## WHAT IS NEEDED
Select each line in the entries below that contains the string "Accetta", treating uppercase and lowercase as distinct.

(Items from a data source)
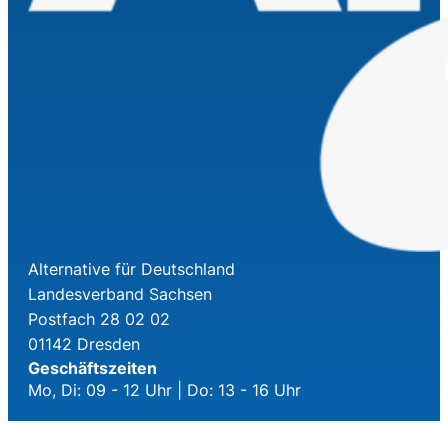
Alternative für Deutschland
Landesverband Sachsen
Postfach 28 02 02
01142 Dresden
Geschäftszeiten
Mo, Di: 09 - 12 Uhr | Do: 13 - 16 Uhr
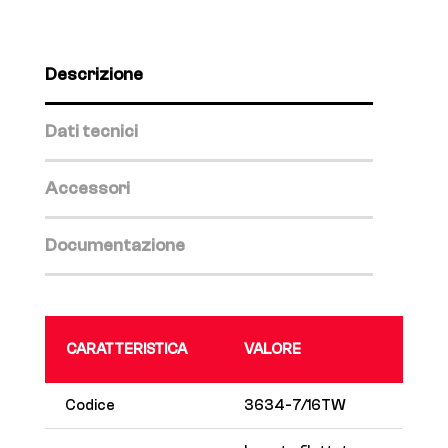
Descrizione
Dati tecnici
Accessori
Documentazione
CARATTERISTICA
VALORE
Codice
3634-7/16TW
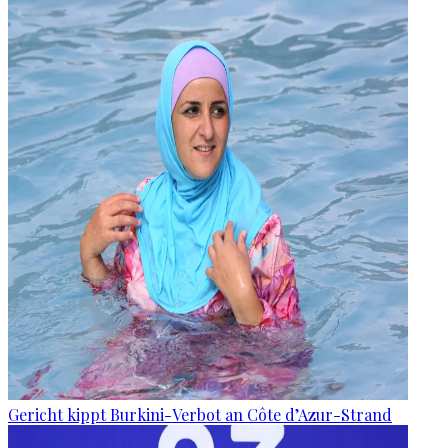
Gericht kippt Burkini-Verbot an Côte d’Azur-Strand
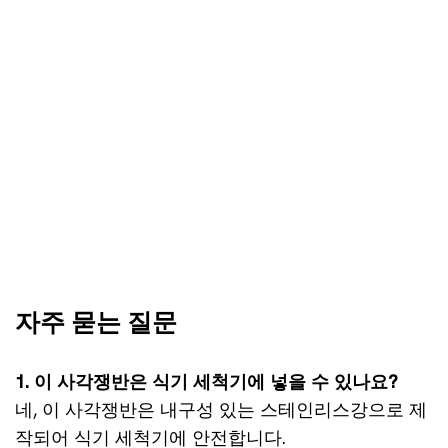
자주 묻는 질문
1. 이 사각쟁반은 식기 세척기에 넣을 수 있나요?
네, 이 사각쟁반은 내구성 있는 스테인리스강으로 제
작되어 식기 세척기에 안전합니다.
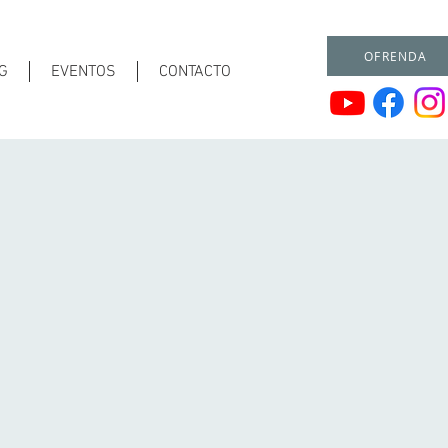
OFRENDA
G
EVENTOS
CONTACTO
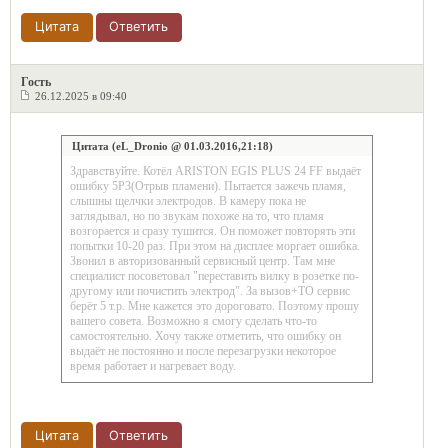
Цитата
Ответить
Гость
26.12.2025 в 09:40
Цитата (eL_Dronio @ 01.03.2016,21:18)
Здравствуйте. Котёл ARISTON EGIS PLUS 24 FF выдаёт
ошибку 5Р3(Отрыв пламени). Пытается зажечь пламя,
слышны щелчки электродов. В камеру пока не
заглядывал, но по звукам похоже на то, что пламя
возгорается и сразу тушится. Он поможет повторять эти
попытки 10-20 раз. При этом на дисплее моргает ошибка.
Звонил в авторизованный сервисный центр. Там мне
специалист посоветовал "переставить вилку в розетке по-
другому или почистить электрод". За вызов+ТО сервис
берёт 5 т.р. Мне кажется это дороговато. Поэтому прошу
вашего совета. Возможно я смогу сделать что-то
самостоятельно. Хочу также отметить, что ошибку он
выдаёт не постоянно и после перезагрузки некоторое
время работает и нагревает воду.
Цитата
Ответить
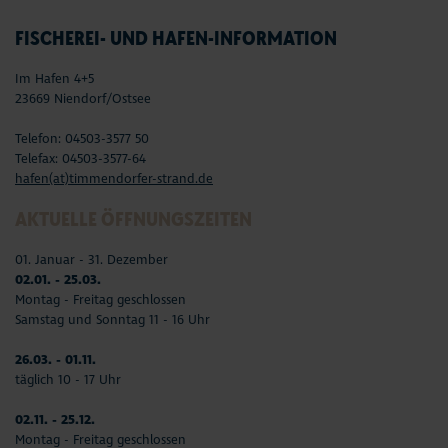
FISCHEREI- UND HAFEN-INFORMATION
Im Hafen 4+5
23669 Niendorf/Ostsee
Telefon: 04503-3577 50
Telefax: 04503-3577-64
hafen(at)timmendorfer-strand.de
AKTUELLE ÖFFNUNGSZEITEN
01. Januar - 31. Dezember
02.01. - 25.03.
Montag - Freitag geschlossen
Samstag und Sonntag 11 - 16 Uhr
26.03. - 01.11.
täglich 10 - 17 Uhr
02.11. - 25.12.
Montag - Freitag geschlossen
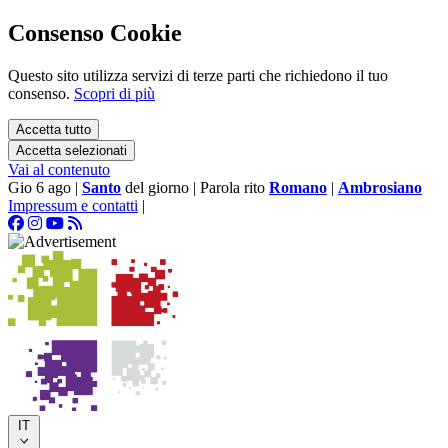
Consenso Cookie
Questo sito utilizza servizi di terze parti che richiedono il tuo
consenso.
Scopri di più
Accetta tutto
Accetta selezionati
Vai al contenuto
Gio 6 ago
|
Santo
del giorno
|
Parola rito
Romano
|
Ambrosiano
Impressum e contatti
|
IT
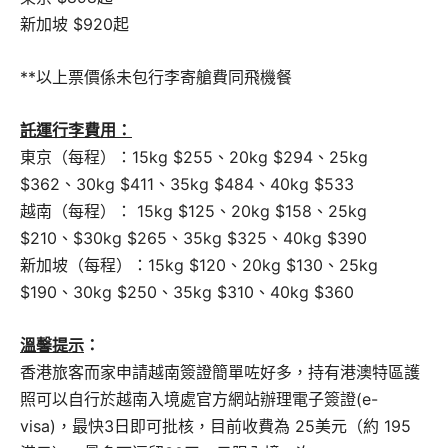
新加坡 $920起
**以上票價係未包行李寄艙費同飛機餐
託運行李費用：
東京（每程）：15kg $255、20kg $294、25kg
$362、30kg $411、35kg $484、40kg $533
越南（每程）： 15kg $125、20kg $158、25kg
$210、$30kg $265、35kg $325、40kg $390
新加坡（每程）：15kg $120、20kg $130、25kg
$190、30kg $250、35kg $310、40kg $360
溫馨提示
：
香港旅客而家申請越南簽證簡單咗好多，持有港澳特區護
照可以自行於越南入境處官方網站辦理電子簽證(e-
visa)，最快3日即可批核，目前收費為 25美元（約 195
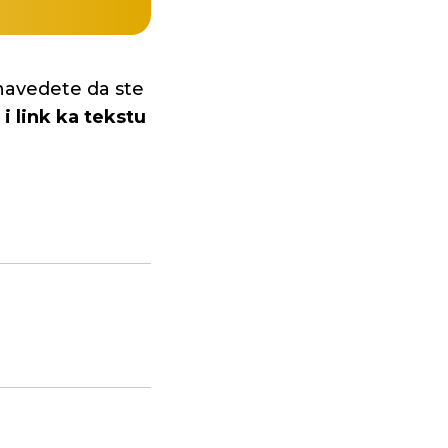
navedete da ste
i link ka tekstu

## THE ANSWER
Accetta tutto
Accetta selezionati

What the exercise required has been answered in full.